<<<<

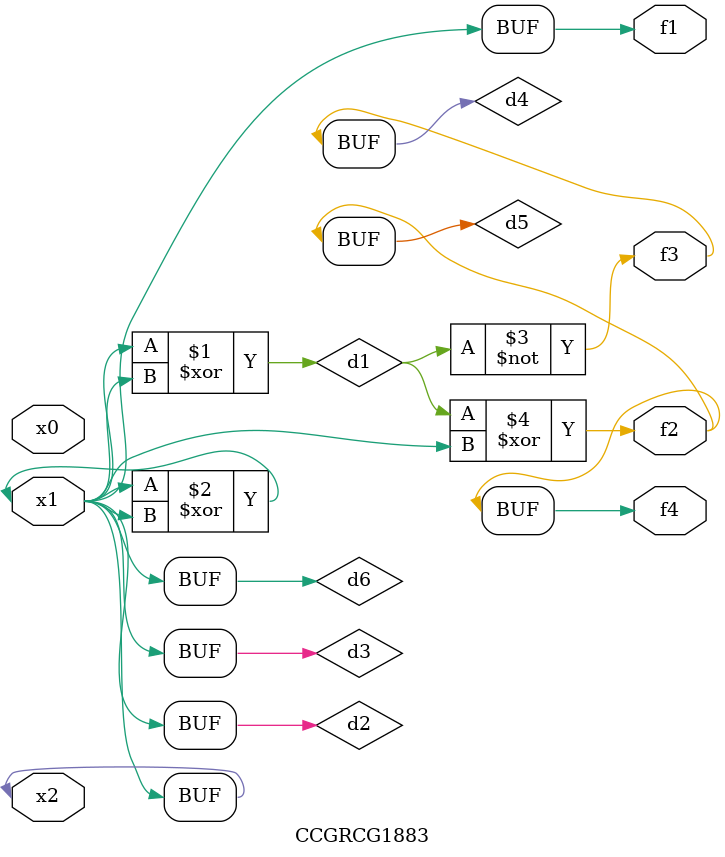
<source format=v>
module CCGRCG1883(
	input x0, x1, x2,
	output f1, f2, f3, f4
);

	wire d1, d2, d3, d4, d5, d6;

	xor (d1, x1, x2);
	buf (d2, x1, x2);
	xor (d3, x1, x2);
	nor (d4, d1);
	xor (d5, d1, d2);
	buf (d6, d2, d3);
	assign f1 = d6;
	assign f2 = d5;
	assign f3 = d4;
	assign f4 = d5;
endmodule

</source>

>>>>
<<<<

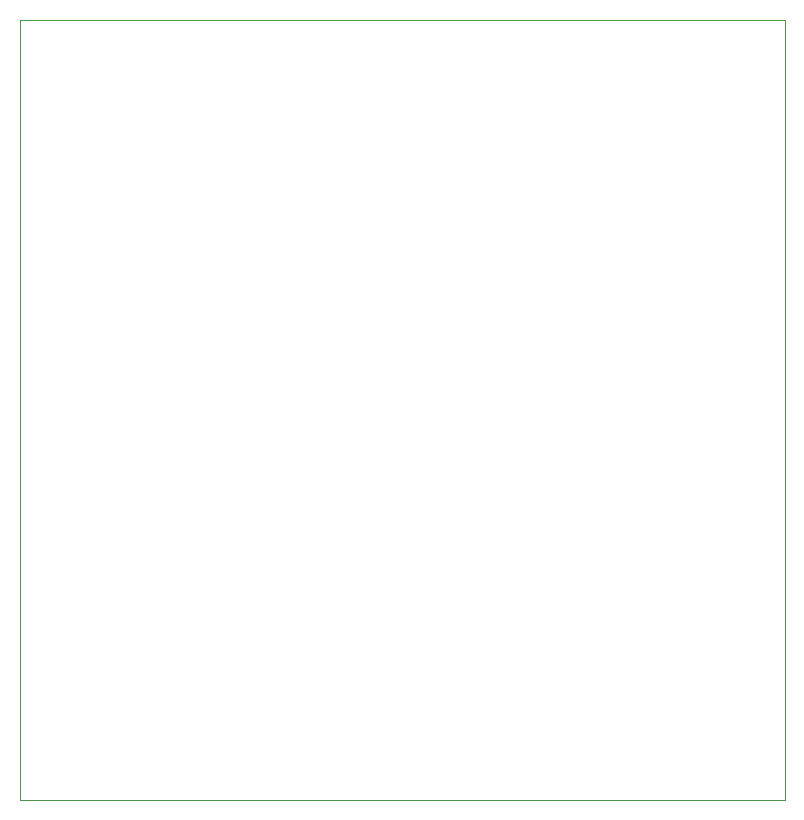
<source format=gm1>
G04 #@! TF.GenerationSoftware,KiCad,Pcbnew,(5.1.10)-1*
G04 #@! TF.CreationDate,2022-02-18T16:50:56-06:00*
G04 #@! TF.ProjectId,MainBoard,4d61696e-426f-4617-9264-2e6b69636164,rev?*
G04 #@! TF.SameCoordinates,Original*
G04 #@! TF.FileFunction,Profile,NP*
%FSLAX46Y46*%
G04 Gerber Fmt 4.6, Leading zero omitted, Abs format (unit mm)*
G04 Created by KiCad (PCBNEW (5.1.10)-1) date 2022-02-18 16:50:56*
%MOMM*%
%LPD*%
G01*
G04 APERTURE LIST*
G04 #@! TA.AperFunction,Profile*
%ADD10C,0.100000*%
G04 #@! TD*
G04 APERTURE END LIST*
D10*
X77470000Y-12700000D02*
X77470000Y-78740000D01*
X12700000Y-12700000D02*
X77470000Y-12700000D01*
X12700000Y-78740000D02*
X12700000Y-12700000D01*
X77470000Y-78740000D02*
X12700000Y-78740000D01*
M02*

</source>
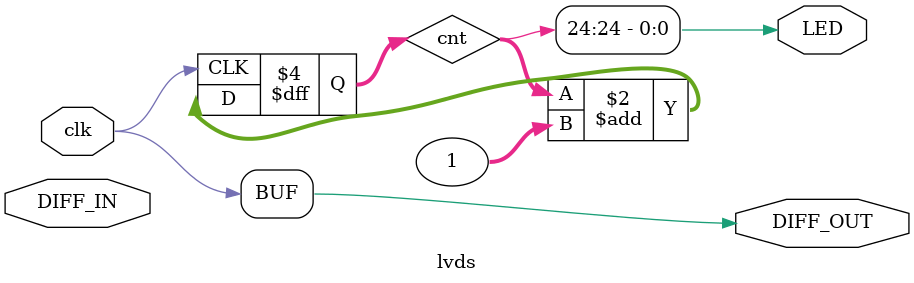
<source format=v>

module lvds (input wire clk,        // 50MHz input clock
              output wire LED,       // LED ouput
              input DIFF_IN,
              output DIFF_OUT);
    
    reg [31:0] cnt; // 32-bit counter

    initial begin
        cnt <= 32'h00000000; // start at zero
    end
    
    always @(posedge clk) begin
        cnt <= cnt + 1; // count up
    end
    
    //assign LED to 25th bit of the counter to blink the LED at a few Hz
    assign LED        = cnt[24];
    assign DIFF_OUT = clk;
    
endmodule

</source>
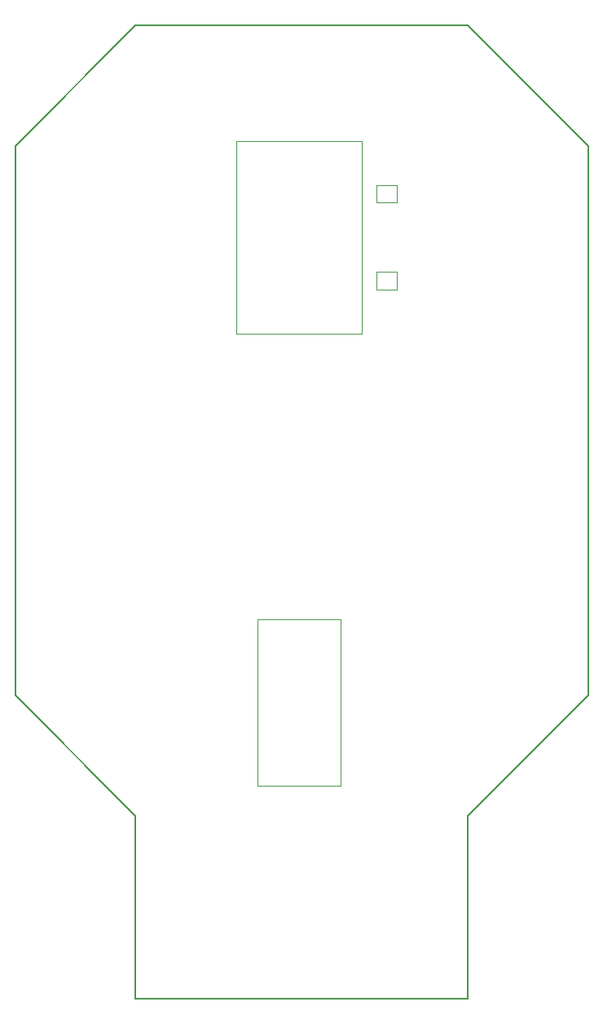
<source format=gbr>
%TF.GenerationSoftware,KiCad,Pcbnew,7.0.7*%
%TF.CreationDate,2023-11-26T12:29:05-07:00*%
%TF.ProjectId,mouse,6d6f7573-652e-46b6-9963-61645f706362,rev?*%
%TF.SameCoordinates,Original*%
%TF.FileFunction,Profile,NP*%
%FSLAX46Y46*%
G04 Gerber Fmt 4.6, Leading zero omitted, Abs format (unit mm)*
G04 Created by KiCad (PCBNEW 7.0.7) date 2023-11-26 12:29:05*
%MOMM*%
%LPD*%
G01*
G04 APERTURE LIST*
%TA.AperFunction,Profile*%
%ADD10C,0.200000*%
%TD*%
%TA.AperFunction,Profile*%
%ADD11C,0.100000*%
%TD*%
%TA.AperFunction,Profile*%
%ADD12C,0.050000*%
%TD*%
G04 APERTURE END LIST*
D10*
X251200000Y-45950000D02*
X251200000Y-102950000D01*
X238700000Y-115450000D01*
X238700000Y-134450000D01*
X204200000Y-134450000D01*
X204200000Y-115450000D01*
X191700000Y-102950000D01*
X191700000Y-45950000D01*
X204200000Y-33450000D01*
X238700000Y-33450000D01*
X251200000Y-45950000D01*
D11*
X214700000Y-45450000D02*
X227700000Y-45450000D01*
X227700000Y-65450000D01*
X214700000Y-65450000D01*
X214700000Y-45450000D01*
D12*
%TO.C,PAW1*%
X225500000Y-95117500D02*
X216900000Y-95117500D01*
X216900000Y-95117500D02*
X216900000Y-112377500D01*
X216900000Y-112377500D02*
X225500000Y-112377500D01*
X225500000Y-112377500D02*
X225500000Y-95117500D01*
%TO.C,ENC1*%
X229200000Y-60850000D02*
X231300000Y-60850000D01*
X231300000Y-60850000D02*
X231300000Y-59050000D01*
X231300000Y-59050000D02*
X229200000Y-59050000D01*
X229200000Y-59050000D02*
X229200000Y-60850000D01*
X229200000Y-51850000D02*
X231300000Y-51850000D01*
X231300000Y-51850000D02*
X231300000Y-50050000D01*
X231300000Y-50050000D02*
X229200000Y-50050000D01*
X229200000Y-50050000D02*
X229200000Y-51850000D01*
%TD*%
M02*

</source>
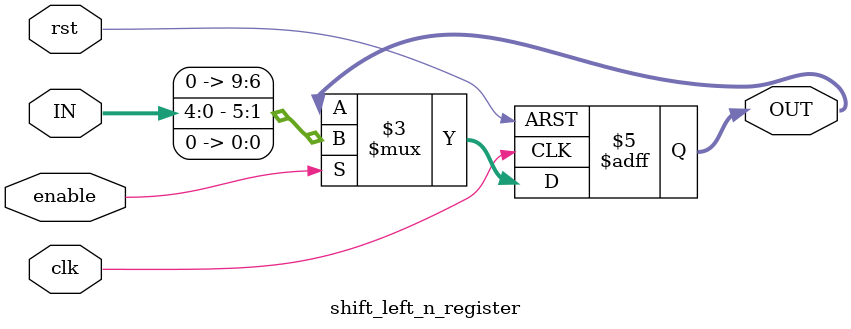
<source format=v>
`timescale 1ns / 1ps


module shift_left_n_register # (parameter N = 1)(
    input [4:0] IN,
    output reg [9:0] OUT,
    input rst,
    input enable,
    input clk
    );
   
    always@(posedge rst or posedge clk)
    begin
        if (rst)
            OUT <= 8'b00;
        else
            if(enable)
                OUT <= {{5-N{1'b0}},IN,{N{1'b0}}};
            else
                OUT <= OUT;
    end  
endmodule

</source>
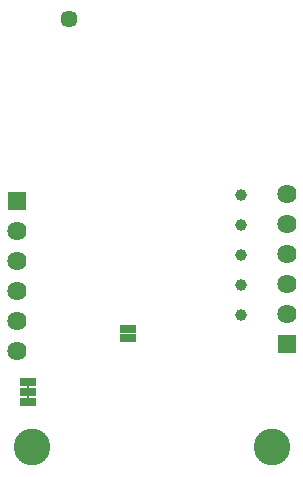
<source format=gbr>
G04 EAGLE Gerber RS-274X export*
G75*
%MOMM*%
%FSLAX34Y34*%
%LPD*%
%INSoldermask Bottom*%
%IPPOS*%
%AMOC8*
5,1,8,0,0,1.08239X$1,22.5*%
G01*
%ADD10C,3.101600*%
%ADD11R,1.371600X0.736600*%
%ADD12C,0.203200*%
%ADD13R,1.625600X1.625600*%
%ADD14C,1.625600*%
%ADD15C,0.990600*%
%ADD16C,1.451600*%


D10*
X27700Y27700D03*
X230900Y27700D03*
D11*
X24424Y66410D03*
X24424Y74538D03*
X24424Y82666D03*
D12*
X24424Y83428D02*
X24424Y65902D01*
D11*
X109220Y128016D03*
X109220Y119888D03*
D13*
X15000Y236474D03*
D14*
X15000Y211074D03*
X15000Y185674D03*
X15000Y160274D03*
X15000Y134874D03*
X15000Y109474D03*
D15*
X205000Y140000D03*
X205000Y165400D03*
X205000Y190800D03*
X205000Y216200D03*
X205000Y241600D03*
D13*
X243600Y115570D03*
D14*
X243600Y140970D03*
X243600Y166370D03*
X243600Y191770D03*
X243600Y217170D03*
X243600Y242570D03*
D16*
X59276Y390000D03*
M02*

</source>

>>>>

### Directive
Using the data above, reproduce exactly the lines between those holding "G04 #@! TF.GenerationSoftware,KiCad,Pcbnew,(5.1.10)-1*" and "X77470000Y-12700000D02*", inclusive, and no others.

### Output for this exercise
G04 #@! TF.GenerationSoftware,KiCad,Pcbnew,(5.1.10)-1*
G04 #@! TF.CreationDate,2022-02-18T16:50:56-06:00*
G04 #@! TF.ProjectId,MainBoard,4d61696e-426f-4617-9264-2e6b69636164,rev?*
G04 #@! TF.SameCoordinates,Original*
G04 #@! TF.FileFunction,Profile,NP*
%FSLAX46Y46*%
G04 Gerber Fmt 4.6, Leading zero omitted, Abs format (unit mm)*
G04 Created by KiCad (PCBNEW (5.1.10)-1) date 2022-02-18 16:50:56*
%MOMM*%
%LPD*%
G01*
G04 APERTURE LIST*
G04 #@! TA.AperFunction,Profile*
%ADD10C,0.100000*%
G04 #@! TD*
G04 APERTURE END LIST*
D10*
X77470000Y-12700000D02*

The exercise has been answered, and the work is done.